▶ [Material for the task]:
▶

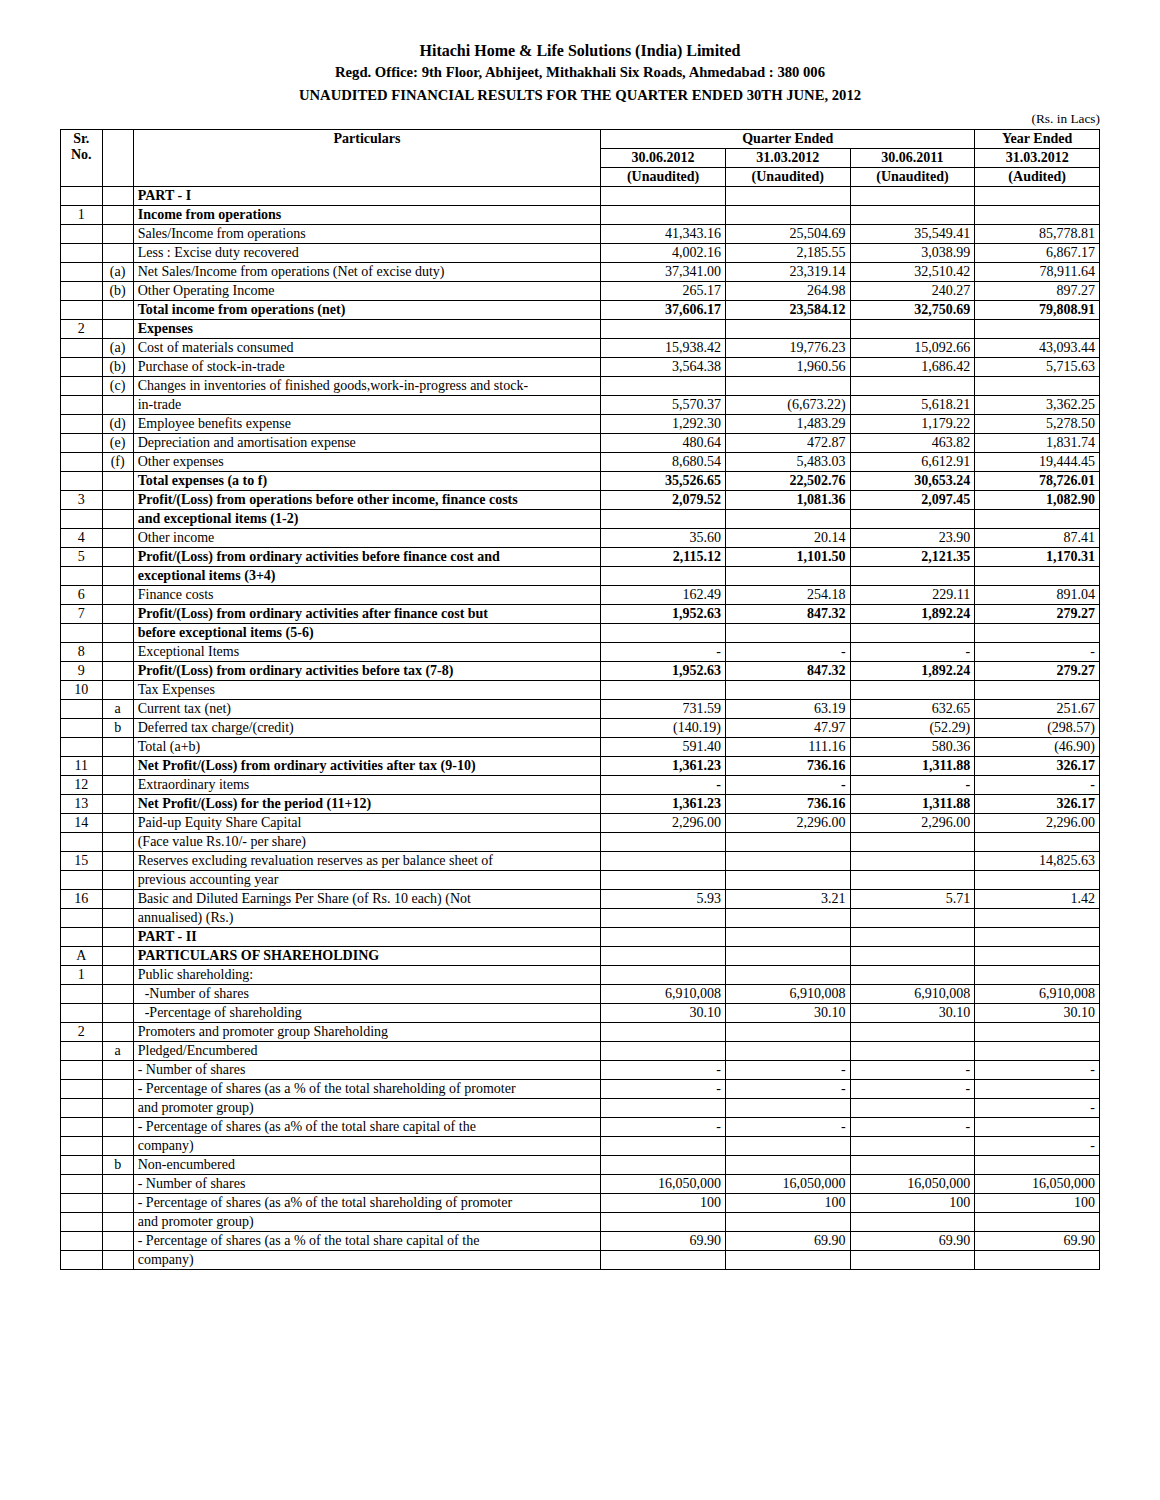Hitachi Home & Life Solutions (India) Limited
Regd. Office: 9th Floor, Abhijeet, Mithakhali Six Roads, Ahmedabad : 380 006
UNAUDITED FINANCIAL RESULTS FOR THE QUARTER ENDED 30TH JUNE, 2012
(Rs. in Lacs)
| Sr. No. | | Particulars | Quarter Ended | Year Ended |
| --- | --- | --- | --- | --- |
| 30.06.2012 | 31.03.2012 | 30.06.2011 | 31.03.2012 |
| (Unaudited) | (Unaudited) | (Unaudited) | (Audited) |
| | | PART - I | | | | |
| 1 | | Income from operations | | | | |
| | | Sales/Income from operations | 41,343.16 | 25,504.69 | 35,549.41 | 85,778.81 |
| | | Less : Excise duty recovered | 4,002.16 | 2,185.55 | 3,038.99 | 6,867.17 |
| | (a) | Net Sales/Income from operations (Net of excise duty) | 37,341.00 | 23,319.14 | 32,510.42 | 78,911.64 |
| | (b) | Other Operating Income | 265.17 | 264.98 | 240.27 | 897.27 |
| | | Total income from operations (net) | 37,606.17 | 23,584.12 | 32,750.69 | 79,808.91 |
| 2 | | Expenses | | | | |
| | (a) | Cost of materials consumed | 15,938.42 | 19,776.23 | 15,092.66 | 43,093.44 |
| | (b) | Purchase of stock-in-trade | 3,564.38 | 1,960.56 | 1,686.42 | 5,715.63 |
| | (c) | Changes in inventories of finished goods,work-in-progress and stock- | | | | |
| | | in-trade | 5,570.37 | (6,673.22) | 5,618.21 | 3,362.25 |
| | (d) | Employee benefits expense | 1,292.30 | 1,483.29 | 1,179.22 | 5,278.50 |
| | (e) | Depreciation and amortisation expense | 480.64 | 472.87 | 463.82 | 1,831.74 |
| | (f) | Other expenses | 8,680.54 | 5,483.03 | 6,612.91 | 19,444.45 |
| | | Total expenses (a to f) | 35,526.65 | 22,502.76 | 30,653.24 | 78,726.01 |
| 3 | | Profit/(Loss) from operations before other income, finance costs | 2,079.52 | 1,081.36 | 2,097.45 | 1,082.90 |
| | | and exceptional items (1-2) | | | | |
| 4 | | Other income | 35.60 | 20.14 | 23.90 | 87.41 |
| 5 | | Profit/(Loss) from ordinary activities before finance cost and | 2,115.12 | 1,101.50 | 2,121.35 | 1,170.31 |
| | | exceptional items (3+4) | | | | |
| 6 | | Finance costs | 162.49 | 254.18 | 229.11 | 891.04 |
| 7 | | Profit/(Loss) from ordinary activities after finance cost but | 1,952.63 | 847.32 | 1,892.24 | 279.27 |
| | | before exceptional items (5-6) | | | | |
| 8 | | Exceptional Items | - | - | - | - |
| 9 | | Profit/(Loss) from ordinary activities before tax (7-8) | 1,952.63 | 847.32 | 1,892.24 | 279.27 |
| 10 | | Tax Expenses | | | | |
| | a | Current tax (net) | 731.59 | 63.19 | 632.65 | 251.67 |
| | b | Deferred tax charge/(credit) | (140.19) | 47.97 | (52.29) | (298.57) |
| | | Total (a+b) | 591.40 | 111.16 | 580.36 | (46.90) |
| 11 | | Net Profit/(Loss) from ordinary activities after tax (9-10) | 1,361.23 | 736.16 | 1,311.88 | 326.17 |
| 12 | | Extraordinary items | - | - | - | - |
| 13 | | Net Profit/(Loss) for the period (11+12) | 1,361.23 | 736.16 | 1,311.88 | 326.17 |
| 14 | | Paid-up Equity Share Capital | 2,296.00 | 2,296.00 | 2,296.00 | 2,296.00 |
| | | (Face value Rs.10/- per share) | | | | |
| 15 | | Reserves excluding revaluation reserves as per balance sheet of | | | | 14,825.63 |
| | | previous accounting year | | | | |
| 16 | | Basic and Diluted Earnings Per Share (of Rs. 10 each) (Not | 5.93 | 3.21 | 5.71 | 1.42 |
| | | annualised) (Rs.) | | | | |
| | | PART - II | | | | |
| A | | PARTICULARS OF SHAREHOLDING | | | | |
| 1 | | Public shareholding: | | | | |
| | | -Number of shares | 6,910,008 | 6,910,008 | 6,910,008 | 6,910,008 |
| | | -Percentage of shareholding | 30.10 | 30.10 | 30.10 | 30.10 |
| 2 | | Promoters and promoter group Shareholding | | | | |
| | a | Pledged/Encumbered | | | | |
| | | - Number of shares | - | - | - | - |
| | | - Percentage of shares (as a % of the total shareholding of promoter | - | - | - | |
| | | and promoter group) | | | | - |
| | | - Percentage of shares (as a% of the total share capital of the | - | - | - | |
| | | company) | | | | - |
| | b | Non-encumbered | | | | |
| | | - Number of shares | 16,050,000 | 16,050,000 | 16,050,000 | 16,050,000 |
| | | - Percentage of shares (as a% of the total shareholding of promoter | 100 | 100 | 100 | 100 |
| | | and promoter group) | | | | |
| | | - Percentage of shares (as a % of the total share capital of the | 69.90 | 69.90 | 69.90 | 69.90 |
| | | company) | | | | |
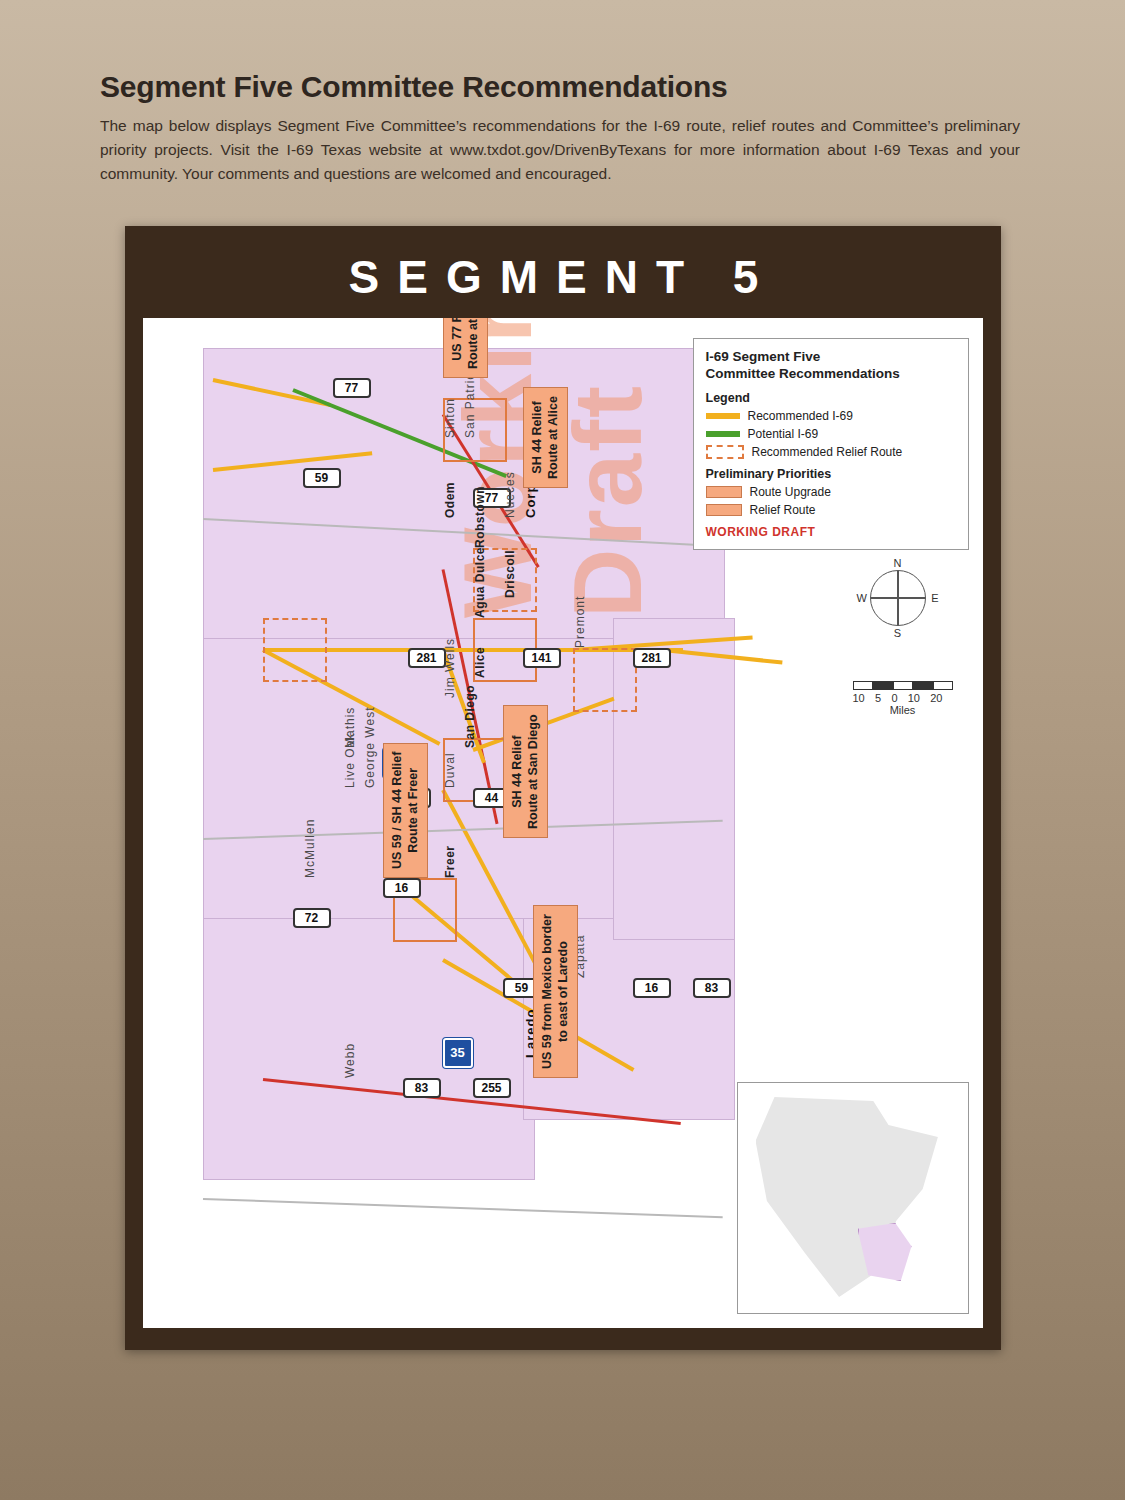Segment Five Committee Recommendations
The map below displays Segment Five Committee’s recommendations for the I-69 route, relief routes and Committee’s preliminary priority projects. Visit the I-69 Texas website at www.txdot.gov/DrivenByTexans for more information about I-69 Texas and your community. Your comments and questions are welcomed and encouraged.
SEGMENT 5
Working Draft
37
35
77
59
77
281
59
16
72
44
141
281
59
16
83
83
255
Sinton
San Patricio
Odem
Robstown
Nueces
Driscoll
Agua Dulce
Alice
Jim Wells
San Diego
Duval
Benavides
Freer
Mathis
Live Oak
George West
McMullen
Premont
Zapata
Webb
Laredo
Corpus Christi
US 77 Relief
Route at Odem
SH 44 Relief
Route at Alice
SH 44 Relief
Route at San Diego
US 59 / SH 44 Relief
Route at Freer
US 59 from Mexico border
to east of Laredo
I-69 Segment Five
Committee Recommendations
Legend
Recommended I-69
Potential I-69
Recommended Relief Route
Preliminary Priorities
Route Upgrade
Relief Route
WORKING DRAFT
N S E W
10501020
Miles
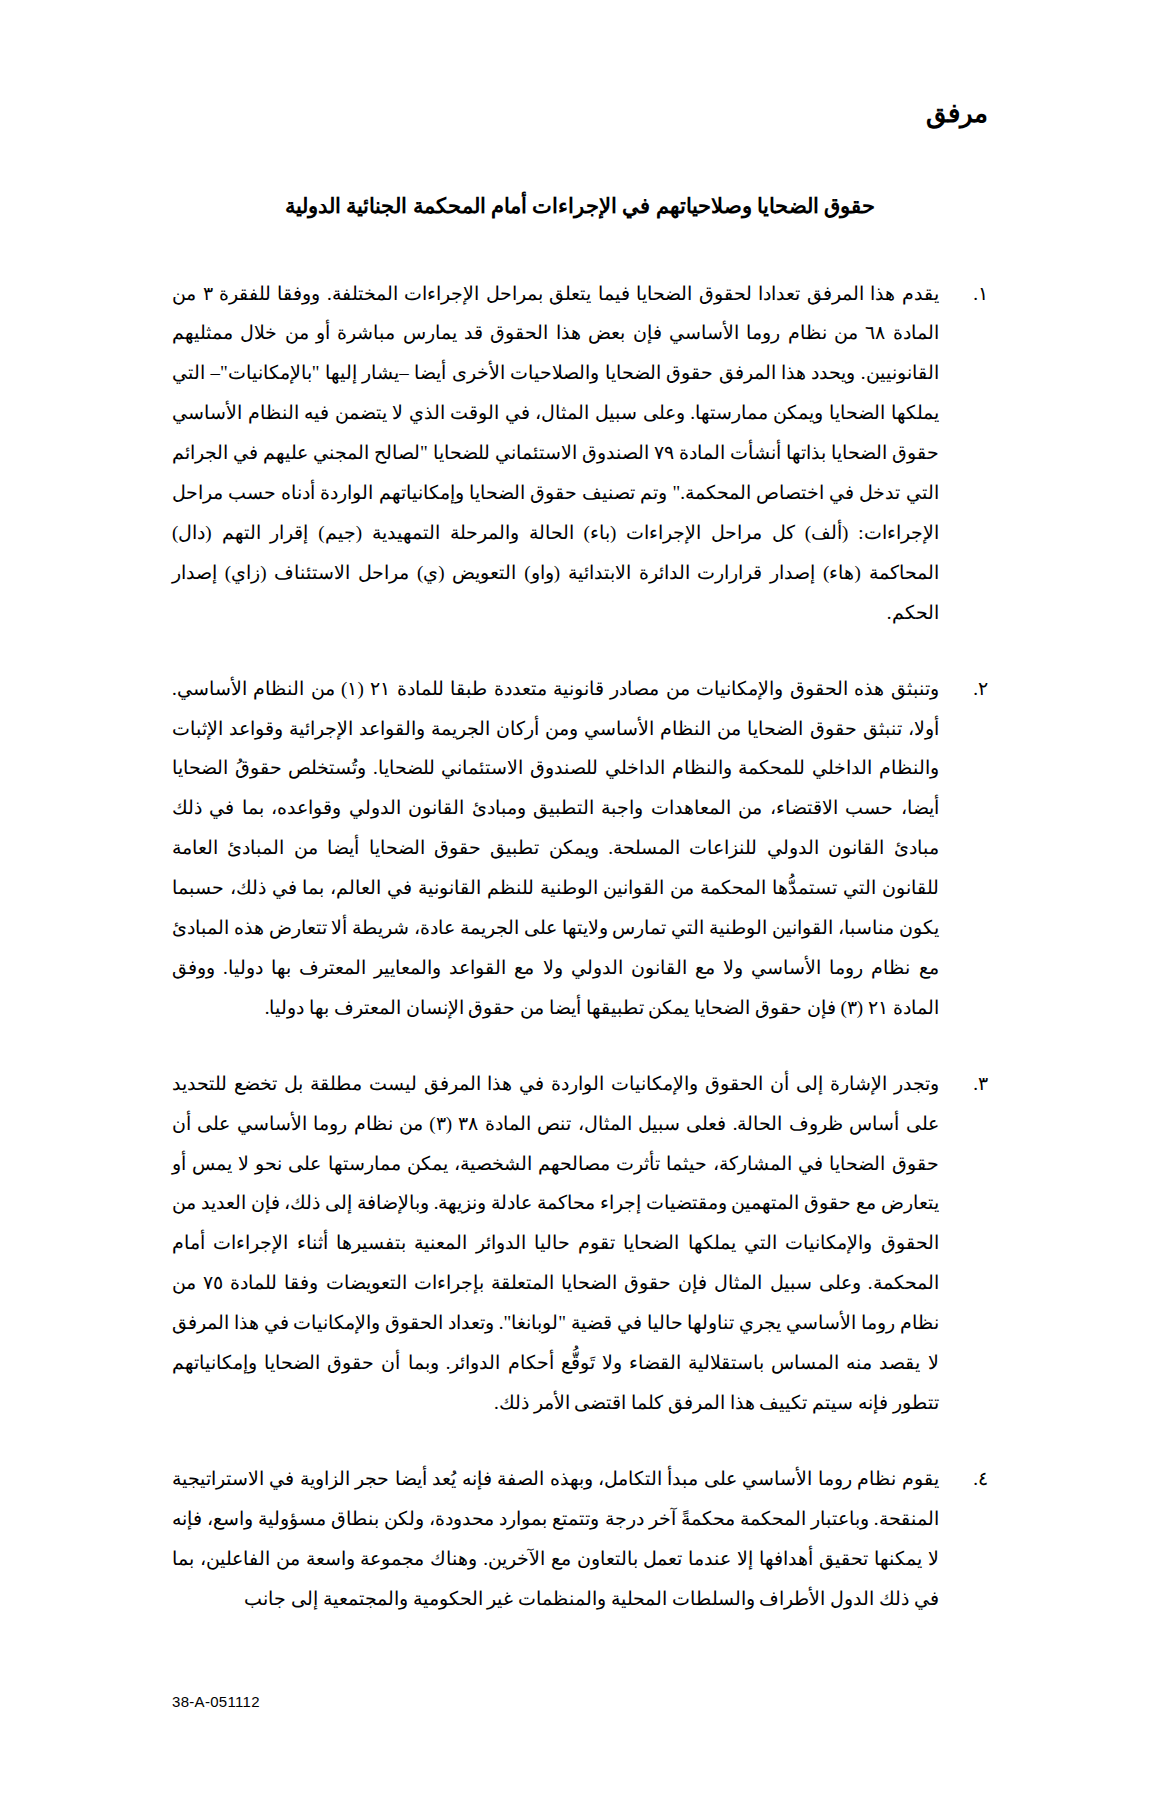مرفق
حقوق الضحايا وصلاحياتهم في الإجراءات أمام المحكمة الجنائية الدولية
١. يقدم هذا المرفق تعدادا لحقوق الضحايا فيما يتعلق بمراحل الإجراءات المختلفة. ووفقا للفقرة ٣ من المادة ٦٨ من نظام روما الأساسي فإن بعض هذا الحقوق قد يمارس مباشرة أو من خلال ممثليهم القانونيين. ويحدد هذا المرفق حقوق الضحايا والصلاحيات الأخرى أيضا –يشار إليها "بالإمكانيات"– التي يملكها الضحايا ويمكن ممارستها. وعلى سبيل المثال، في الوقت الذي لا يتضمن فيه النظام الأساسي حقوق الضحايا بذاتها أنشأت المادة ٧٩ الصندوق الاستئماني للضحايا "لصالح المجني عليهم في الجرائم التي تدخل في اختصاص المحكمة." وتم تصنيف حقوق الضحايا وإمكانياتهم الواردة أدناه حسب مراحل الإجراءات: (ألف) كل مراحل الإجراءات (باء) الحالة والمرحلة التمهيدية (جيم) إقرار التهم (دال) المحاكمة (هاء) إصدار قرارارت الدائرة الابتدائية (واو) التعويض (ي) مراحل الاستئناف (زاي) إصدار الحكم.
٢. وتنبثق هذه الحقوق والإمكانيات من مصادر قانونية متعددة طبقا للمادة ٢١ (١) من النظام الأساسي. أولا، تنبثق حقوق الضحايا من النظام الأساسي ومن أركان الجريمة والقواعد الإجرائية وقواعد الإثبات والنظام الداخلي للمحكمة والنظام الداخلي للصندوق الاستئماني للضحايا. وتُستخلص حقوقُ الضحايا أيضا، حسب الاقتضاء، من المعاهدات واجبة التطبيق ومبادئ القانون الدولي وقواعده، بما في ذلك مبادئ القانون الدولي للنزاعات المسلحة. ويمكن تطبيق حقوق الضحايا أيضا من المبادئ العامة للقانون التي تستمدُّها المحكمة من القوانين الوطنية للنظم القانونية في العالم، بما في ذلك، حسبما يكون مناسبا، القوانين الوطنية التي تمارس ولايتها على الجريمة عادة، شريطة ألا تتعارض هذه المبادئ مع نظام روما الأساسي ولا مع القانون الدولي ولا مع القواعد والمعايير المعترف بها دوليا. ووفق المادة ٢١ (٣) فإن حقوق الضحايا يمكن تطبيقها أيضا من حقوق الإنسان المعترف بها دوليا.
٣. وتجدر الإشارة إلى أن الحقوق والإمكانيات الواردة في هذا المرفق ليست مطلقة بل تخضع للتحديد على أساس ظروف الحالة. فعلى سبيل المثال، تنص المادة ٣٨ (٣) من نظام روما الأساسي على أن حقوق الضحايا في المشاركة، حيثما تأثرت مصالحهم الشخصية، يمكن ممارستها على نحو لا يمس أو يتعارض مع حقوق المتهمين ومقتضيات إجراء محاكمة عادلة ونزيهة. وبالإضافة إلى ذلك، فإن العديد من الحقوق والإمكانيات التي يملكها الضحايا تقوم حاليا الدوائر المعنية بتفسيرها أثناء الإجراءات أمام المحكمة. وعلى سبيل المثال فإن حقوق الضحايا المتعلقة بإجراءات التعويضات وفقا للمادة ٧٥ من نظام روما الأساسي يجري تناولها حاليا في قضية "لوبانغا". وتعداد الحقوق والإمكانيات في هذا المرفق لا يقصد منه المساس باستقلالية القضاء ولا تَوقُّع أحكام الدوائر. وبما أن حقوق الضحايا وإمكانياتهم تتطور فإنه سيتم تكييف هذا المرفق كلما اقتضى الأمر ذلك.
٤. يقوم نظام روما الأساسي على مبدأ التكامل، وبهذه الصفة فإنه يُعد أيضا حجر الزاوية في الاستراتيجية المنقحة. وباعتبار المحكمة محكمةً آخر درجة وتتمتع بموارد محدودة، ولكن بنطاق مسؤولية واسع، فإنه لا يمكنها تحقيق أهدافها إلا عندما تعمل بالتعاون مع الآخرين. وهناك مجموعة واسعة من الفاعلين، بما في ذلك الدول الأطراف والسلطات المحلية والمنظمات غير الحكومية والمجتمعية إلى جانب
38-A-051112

◀

▶ [Exercise aim]: Set down again, word for word, every line from the one with "Route at Freer" to the one with "١. يقدم هذا" in the entries above, and omit the pictures.

▶ [Task response]:
Route at Freer
US 59 from Mexico border
to east of Laredo
I-69 Segment Five
Committee Recommendations
Legend
Recommended I-69
Potential I-69
Recommended Relief Route
Preliminary Priorities
Route Upgrade
Relief Route
WORKING DRAFT
N S E W
10501020
Miles
مرفق
حقوق الضحايا وصلاحياتهم في الإجراءات أمام المحكمة الجنائية الدولية
١. يقدم هذا المرفق تعدادا لحقوق الضحايا فيما يتعلق بمراحل الإجراءات المختلفة. ووفقا للفقرة ٣ من المادة ٦٨ من نظام روما الأساسي فإن بعض هذا الحقوق قد يمارس مباشرة أو من خلال ممثليهم القانونيين. ويحدد هذا المرفق حقوق الضحايا والصلاحيات الأخرى أيضا –يشار إليها "بالإمكانيات"– التي يملكها الضحايا ويمكن ممارستها. وعلى سبيل المثال، في الوقت الذي لا يتضمن فيه النظام الأساسي حقوق الضحايا بذاتها أنشأت المادة ٧٩ الصندوق الاستئماني للضحايا "لصالح المجني عليهم في الجرائم التي تدخل في اختصاص المحكمة." وتم تصنيف حقوق الضحايا وإمكانياتهم الواردة أدناه حسب مراحل الإجراءات: (ألف) كل مراحل الإجراءات (باء) الحالة والمرحلة التمهيدية (جيم) إقرار التهم (دال) المحاكمة (هاء) إصدار قرارارت الدائرة الابتدائية (واو) التعويض (ي) مراحل الاستئناف (زاي) إصدار الحكم.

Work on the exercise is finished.